Upgrading Snap stock
This morning, analysts at Aegis Capital echoed Pivotal’s endorsement, adding their own buy rating on Snap (this time with a $17 price target).
This is a curious development, as by its own admission, Aegis says that it has been “skeptical of Snap’s ability to drive user growth, concerned that the ad platform was inferior to competitors in terms of targeting and analytics, and concerned that there was no clear path toward profitability and positive cash flow inflection.” Accordingly, Aegis has refrained from rating Snap a buy ever since its IPO way back in March 2017 — till today.
So what has changed?
Reasons for upgrading
“[I]ncreasing per-user engagement,” “increasing advertiser interest,” and “revenue expansion opportunities” are all working to Snap’s benefit, argues Aegis, adding up to “improving” fundamentals for the stock that make it a buy. Additionally, says the analyst, Snap has so far managed to stay out of the headlines as regulators push to punish social media companies like Facebook for imperiling the privacy of user data, making it arguably a safer social media stock to invest in.

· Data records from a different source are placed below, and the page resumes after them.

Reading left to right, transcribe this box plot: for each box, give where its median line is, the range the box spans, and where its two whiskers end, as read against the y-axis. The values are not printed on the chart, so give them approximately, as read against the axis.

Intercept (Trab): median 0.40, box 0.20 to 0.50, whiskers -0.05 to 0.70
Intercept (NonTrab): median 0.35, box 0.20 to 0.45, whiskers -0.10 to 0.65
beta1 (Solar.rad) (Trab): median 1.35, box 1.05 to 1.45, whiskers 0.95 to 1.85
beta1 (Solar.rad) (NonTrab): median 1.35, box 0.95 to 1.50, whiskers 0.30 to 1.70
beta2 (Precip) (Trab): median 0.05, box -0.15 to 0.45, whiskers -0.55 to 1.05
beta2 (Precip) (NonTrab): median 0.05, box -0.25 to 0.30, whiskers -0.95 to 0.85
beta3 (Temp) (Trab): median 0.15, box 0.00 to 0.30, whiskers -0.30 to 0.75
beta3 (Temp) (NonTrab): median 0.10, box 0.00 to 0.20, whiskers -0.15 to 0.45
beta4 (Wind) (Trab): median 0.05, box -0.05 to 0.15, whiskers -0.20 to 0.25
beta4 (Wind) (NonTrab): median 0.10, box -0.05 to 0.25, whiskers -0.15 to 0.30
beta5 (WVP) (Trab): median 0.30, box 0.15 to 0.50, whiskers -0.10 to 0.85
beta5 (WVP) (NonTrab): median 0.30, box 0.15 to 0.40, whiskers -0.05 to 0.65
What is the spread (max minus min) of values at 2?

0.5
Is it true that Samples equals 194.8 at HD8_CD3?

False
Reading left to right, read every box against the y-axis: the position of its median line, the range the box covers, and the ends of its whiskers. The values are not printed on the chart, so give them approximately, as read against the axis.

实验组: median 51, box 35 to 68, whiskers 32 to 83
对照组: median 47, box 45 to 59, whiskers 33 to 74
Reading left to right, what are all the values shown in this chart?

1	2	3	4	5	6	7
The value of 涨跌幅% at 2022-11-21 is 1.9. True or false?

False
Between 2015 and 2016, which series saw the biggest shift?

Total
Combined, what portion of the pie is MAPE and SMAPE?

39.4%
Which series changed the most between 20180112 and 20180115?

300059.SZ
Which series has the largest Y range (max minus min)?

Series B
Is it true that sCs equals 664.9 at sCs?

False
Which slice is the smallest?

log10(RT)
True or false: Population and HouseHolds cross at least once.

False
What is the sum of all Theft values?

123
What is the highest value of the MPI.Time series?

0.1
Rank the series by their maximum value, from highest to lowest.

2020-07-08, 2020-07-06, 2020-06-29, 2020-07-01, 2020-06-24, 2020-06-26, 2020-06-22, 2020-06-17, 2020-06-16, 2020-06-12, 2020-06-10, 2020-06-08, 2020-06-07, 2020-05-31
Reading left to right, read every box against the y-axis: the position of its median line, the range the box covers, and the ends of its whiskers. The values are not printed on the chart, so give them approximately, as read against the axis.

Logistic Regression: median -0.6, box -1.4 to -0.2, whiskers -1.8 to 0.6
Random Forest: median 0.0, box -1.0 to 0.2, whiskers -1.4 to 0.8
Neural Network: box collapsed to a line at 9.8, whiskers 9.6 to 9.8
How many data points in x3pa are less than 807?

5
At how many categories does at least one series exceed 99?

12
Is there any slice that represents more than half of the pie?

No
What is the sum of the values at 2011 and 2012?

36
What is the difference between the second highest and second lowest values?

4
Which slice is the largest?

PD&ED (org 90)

Backing up Aegis’ thesis, although some analysts believe that Snapchat is losing ground to Facebook’s Instagram, which has been growing user engagement, Snap management insists that its own “engagement trends” are positive “across the board.”
In Q1, Snap reported that average revenue per user (ARPU) grew 34% in North America — and twice that outside of the U.S. And while the company remains far from profitable, its cash-burn rate and operating losses both diminished significantly (down 71% and 19%, respectively) in the quarter.
At the same time, the company is exploring new revenue opportunities through a partnership with Zynga to offer a mobile “top-down multiplayer shooter” called Tiny Royale on its new Snap Games platform. And last month, The Wall Street Journal reported that Snap is in talks with music labels to license the use of songs in Snap posts — perhaps hoping to mimic the success of TikTok.
What investors say
Admittedly, Snap’s success is no sure thing, regardless of what Pivotal and Aegis may think.
Yes, revenue growth has helped Snap to limit its losses and turn down the fire on its cash-burn rate. But growing revenue even more by creating a gaming platform and licensing music are both likely to come with additional costs, which could imperil the cost-cutting success the company saw in Q1.
Accordingly, even though most analysts who follow the stock predict continued improvements on Snap’s income statement over the next several years, the consensus (according to data from S&P Global Market Intelligence) is that the company still won’t turn GAAP profitable before 2023 at the earliest — and won’t stop burning cash before 2022. Management may shed some more light on this timeline when it next reports earnings, but seeing as Q1 results came out only in late April, it’s probably going to be another month or so before we get any additional details from executives.